What needs to be done. From the first line to the last, copy the data exactly.
******************************
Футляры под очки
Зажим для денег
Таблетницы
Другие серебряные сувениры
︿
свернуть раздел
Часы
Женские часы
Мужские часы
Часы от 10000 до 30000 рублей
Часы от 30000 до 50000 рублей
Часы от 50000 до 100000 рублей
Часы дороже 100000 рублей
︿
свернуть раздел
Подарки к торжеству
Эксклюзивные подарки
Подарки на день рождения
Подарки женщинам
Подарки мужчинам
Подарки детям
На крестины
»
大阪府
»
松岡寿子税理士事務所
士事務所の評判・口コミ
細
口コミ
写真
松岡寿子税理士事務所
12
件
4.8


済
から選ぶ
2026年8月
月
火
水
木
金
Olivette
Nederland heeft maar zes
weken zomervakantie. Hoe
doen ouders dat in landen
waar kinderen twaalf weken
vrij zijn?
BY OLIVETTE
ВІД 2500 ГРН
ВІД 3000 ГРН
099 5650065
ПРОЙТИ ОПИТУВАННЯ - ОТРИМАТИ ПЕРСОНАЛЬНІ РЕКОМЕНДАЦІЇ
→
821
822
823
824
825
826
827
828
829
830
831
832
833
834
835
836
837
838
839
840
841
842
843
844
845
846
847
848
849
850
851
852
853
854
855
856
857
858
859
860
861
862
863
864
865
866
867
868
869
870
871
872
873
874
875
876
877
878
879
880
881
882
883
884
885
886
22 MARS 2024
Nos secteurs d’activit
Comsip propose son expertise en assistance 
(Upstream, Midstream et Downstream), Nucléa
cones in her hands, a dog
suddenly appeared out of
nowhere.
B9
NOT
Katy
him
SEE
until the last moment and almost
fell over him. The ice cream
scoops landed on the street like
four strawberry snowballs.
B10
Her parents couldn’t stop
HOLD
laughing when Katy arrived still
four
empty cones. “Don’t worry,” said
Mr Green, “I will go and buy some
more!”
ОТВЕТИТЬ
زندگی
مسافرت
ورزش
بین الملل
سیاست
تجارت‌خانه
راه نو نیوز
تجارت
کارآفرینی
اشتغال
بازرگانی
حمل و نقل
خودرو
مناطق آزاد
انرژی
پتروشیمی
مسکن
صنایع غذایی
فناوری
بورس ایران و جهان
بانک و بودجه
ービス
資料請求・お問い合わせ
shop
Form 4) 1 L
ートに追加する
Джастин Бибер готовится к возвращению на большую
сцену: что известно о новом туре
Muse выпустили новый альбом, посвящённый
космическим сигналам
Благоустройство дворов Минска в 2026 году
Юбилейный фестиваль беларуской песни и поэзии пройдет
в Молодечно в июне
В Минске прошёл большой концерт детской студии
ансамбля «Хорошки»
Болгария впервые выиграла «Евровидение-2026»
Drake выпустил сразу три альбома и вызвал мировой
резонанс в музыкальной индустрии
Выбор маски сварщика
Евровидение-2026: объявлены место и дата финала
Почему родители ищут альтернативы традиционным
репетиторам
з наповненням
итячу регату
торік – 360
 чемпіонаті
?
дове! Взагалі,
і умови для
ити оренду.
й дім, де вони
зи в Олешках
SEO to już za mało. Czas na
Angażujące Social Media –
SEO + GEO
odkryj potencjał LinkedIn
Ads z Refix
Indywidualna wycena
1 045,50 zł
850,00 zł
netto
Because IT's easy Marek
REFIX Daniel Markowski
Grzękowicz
******************************
Answer space.
Футляры под очки
Зажим для денег
Таблетницы
Другие серебряные сувениры
︿
свернуть раздел
Часы
Женские часы
Мужские часы
Часы от 10000 до 30000 рублей
Часы от 30000 до 50000 рублей
Часы от 50000 до 100000 рублей
Часы дороже 100000 рублей
︿
свернуть раздел
Подарки к торжеству
Эксклюзивные подарки
Подарки на день рождения
Подарки женщинам
Подарки мужчинам
Подарки детям
На крестины
»
大阪府
»
松岡寿子税理士事務所
士事務所の評判・口コミ
細
口コミ
写真
松岡寿子税理士事務所
12
件
4.8


済
から選ぶ
2026年8月
月
火
水
木
金
Olivette
Nederland heeft maar zes
weken zomervakantie. Hoe
doen ouders dat in landen
waar kinderen twaalf weken
vrij zijn?
BY OLIVETTE
ВІД 2500 ГРН
ВІД 3000 ГРН
099 5650065
ПРОЙТИ ОПИТУВАННЯ - ОТРИМАТИ ПЕРСОНАЛЬНІ РЕКОМЕНДАЦІЇ
→
821
822
823
824
825
826
827
828
829
830
831
832
833
834
835
836
837
838
839
840
841
842
843
844
845
846
847
848
849
850
851
852
853
854
855
856
857
858
859
860
861
862
863
864
865
866
867
868
869
870
871
872
873
874
875
876
877
878
879
880
881
882
883
884
885
886
22 MARS 2024
Nos secteurs d’activit
Comsip propose son expertise en assistance 
(Upstream, Midstream et Downstream), Nucléa
cones in her hands, a dog
suddenly appeared out of
nowhere.
B9
NOT
Katy
him
SEE
until the last moment and almost
fell over him. The ice cream
scoops landed on the street like
four strawberry snowballs.
B10
Her parents couldn’t stop
HOLD
laughing when Katy arrived still
four
empty cones. “Don’t worry,” said
Mr Green, “I will go and buy some
more!”
ОТВЕТИТЬ
زندگی
مسافرت
ورزش
بین الملل
سیاست
تجارت‌خانه
راه نو نیوز
تجارت
کارآفرینی
اشتغال
بازرگانی
حمل و نقل
خودرو
مناطق آزاد
انرژی
پتروشیمی
مسکن
صنایع غذایی
فناوری
بورس ایران و جهان
بانک و بودجه
ービス
資料請求・お問い合わせ
shop
Form 4) 1 L
ートに追加する
Джастин Бибер готовится к возвращению на большую
сцену: что известно о новом туре
Muse выпустили новый альбом, посвящённый
космическим сигналам
Благоустройство дворов Минска в 2026 году
Юбилейный фестиваль беларуской песни и поэзии пройдет
в Молодечно в июне
В Минске прошёл большой концерт детской студии
ансамбля «Хорошки»
Болгария впервые выиграла «Евровидение-2026»
Drake выпустил сразу три альбома и вызвал мировой
резонанс в музыкальной индустрии
Выбор маски сварщика
Евровидение-2026: объявлены место и дата финала
Почему родители ищут альтернативы традиционным
репетиторам
з наповненням
итячу регату
торік – 360
 чемпіонаті
?
дове! Взагалі,
і умови для
ити оренду.
й дім, де вони
зи в Олешках
SEO to już za mało. Czas na
Angażujące Social Media –
SEO + GEO
odkryj potencjał LinkedIn
Ads z Refix
Indywidualna wycena
1 045,50 zł
850,00 zł
netto
Because IT's easy Marek
REFIX Daniel Markowski
Grzękowicz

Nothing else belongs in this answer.